One of the most interesting parts of working in museums is helping people discover something new (and I usually learn something new myself). A really important way for museums to do their job as a welcoming public source of information is by identifying mystery objects that you might find on a walk, on a seaside holiday or even in your garden or attic.
Anyone can bring in an item for us to identify, for free, and you should have an answer within a few weeks. It might look a bit like this:

Ammonite in sandstone

This piece of stone is a Jurassic fine-grained sandstone or sandy limestone, which may be from the Lias Group rock unit found on the Dorset coast, although it has a sandier appearance and rougher texture than the rocks usually found in this formation.
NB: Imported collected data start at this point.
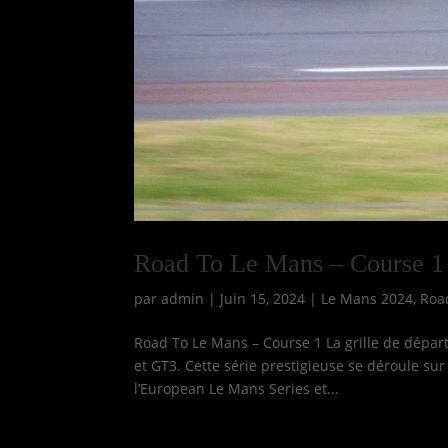
Road To Le Mans – Course 1
par
admin
|
Juin 15, 2024
|
Le Mans 2024
,
Roa
Road To Le Mans – Course 1 La grille de départ
et GT3. Cette série prestigieuse se déroule su
l’European Le Mans Series et...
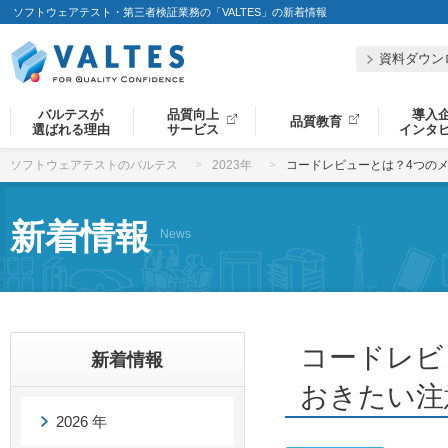
ソフトウェアテスト・第三者検証業務の「VALTES」の新着情報
資料ダウン
バルテスが
品質向上
導入
品質教育
選ばれる理由
サービス
インタ
ソフトウェアテストのバルテス
2023年
コードレビューとは？4つのメ
新着情報
News
コードレビ
新着情報
おきたい注
2026 年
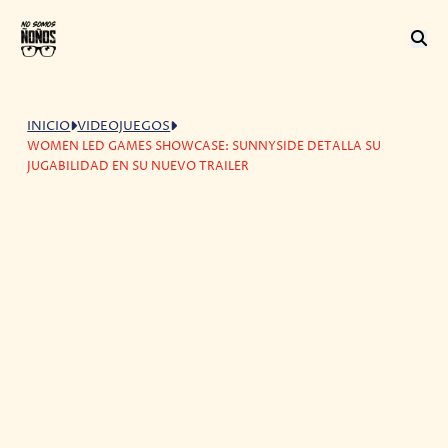
INICIO
VIDEOJUEGOS
WOMEN LED GAMES SHOWCASE: SUNNYSIDE DETALLA SU
JUGABILIDAD EN SU NUEVO TRAILER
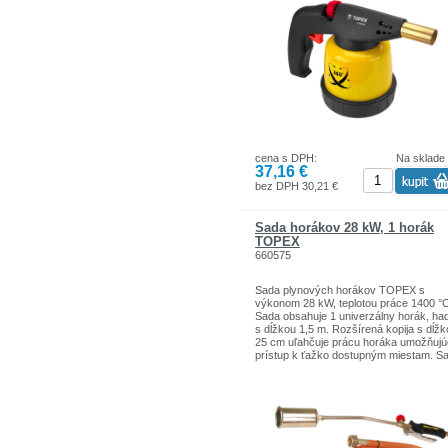
značiek ručného náradia v Poľsku.
cena s DPH:
Na sklade
37,16 €
bez DPH 30,21 €
Sada horákov 28 kW, 1 horák
TOPEX
660575
Sada plynových horákov TOPEX s
výkonom 28 kW, teplotou práce 1400 °C
Sada obsahuje 1 univerzálny horák, ha
s dĺžkou 1,5 m. Rozšírená kopija s dĺž
25 cm uľahčuje prácu horáka umožňujú
prístup k ťažko dostupným miestam. S
je ideálna pre prácu v dielni. Značka 
je určená pre domácich kutilov.Sortimen
značiek TOPEX zahŕňa náradie a dopl
pre domácnosť a garáže. Výrobky sú
pevnej kvality.
Značka TOPEX je jednou z najznámejš
značiek ručného náradia v Poľsku.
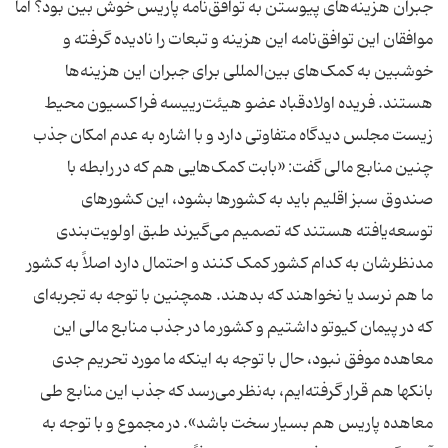
جبران هزینه‌های پیوستن به توافق‌نامه پاریس خوش بین بود؟ اما
موافقان این توافق‌نامه این هزینه و تبعات را نادیده گرفته و
خوشبین به کمک‌های بین‌المللی برای جبران این هزینه‌ها
هستند. فریده اولادقباد عضو هیئت‌رییسه فراکسیون محیط
زیست مجلس دیدگاه متفاوتی دارد و با اشاره به عدم امکان جذب
چنین منابع مالی گفت: «بابت کمک‏‌هایی هم که در رابطه با
صندوق سبز اقلیم باید به کشورها بشود، این کشورهای
توسعه‌یافته هستند که تصمیم می‏‌گیرند طبق اولویت‌بندی
مدنظرشان به کدام کشور کمک کنند و احتمال دارد اصلاً به کشور
ما هم نرسد یا نخواهند که بدهند. همچنین با توجه به تجربه‌ای
که در پیمان کیوتو داشتیم و کشور ما در جذب منابع مالی این
معاهده موفق نبود، حال با توجه به اینکه ما مورد تحریم جدی
بانک‏ها هم قرار گرفته‏‌ایم، به‌نظر می‌رسد که جذب این منابع طی
معاهده پاریس هم بسیار سخت باشد». در مجموع و با توجه به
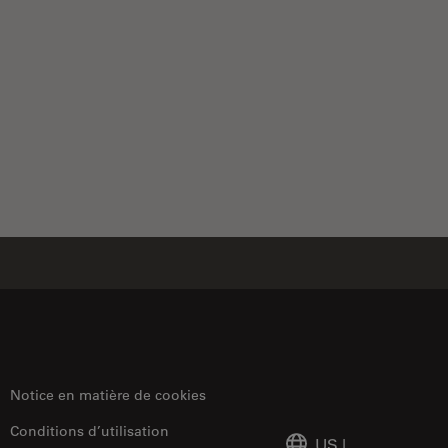
Notice en matière de cookies
Conditions d’utilisation
US
|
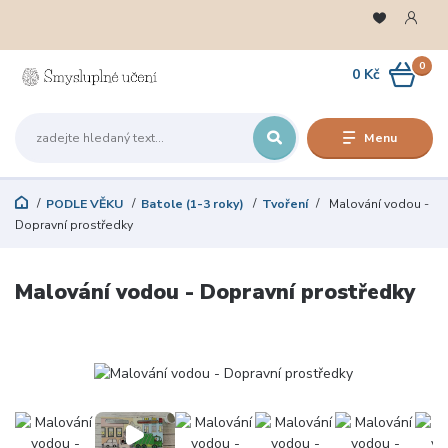
0
0 Kč
Menu
PODLE VĚKU
Batole (1-3 roky)
Tvoření
Malování vodou -
Dopravní prostředky
Malování vodou - Dopravní prostředky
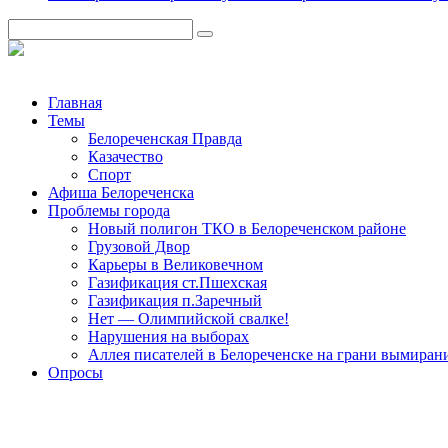
Главная
Темы
Белореченская Правда
Казачество
Спорт
Афиша Белореченска
Проблемы города
Новый полигон ТКО в Белореченском районе
Грузовой Двор
Карьеры в Великовечном
Газификация ст.Пшехская
Газификация п.Заречный
Нет — Олимпийской свалке!
Нарушения на выборах
Аллея писателей в Белореченске на грани вымиран
Опросы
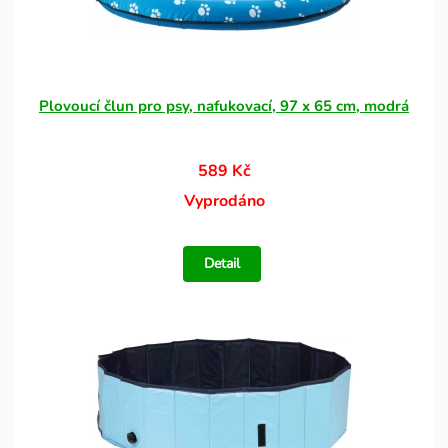
Plovoucí člun pro psy, nafukovací, 97 x 65 cm, modrá
589 Kč
Vyprodáno
Detail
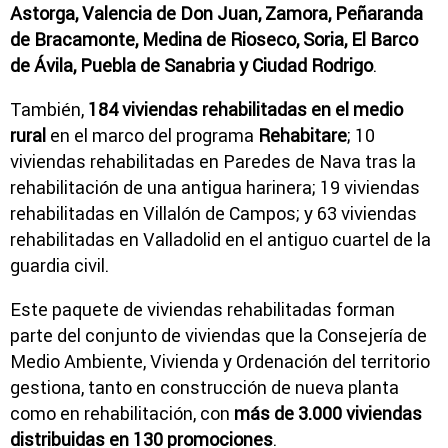
Astorga, Valencia de Don Juan, Zamora, Peñaranda
de Bracamonte, Medina de Rioseco, Soria, El Barco
de Ávila, Puebla de Sanabria y Ciudad Rodrigo
.
También,
184 viviendas rehabilitadas en el medio
rural
en el marco del programa
Rehabitare
; 10
viviendas rehabilitadas en Paredes de Nava tras la
rehabilitación de una antigua harinera; 19 viviendas
rehabilitadas en Villalón de Campos; y 63 viviendas
rehabilitadas en Valladolid en el antiguo cuartel de la
guardia civil.
Este paquete de viviendas rehabilitadas forman
parte del conjunto de viviendas que la Consejería de
Medio Ambiente, Vivienda y Ordenación del territorio
gestiona, tanto en construcción de nueva planta
como en rehabilitación, con
más de 3.000 viviendas
distribuidas en 130 promociones
.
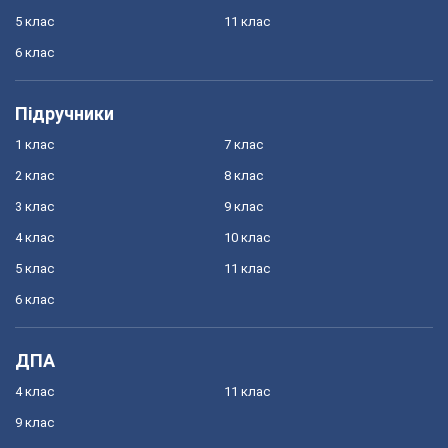
5 клас
11 клас
6 клас
Підручники
1 клас
7 клас
2 клас
8 клас
3 клас
9 клас
4 клас
10 клас
5 клас
11 клас
6 клас
ДПА
4 клас
11 клас
9 клас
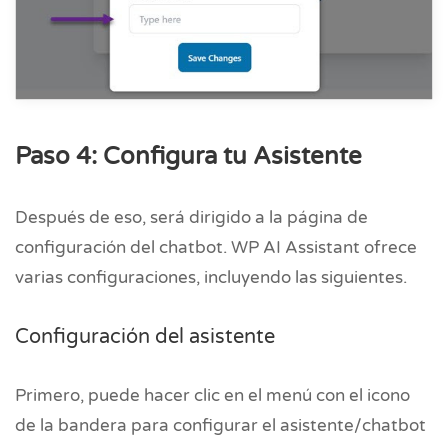
Paso 4: Configura tu Asistente
Después de eso, será dirigido a la página de
configuración del chatbot. WP AI Assistant ofrece
varias configuraciones, incluyendo las siguientes.
Configuración del asistente
Primero, puede hacer clic en el menú con el icono
de la bandera para configurar el asistente/chatbot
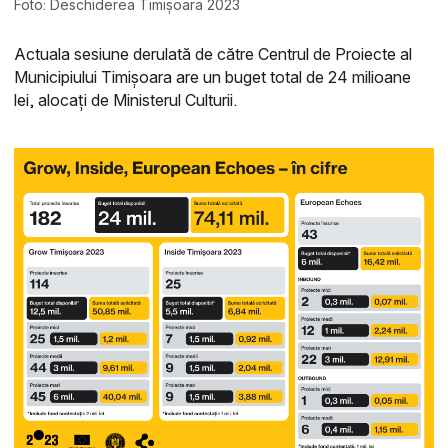
Foto: Deschiderea Timișoara 2023
Actuala sesiune derulată de către Centrul de Proiecte al
Municipiului Timișoara are un buget total de 24 milioane
lei, alocați de Ministerul Culturii.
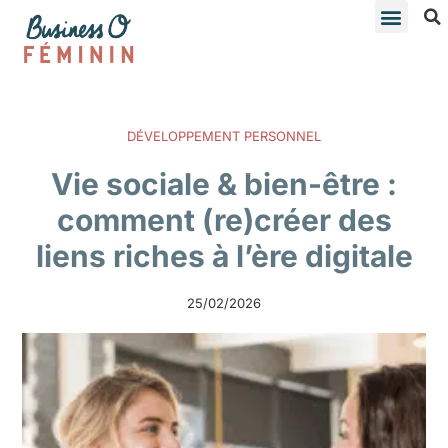
DÉVELOPPEMENT PERSONNEL
Vie sociale & bien-être :
comment (re)créer des
liens riches à l’ère digitale
25/02/2026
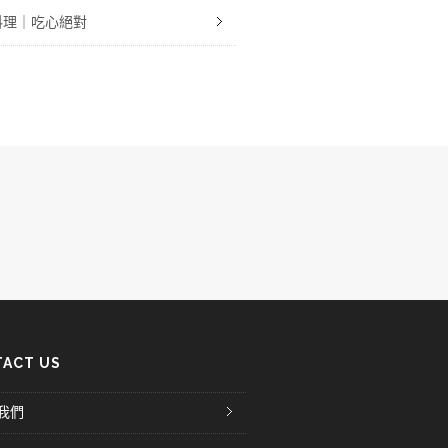
料理｜吃心絕對
ACT US
我們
If it is from the Dorset Lias formation, the rock is roughly 195 to 200 million years old, and the fossils it contains would be a species of Promicroceras ammonite, which are common along the Dorset coast.

Fossil of a Promicroceras ammonite.
Image: Ammojoe CC BY-SA 3.0 (Wikimedia Commons)

The bristleworm, Polydora ciliata. Image: Yale Peabody Museum of Natural History [CC0] (Wikimedia Commons)

 

 

 

 

 

 

The surface pattern of pores in the rock was made much more recently. They were probably made by a species of Polydora worm, probably Polydora ciliata. P. ciliata is a small, rock- or shell-boring worm which can grow up to 30mm (1 1/8 in.) long, and is also known as a bristleworm.

P. ciliata burrows in stone. Image: Rosser1954 CC BY-SA 3.0 (Wikimedia Commons)

Bristleworms are thought to burrow into rock or shell by scraping away at the surface using specialised bristles on the fifth segment of its body, although it may also secrete chemicals such as weak acid to help. It digs a U-shaped burrow, which appears on rocks as distinctive small slots or a ‘sunglasses’ shape.

 – James Lumbard, Natural Sciences Officer.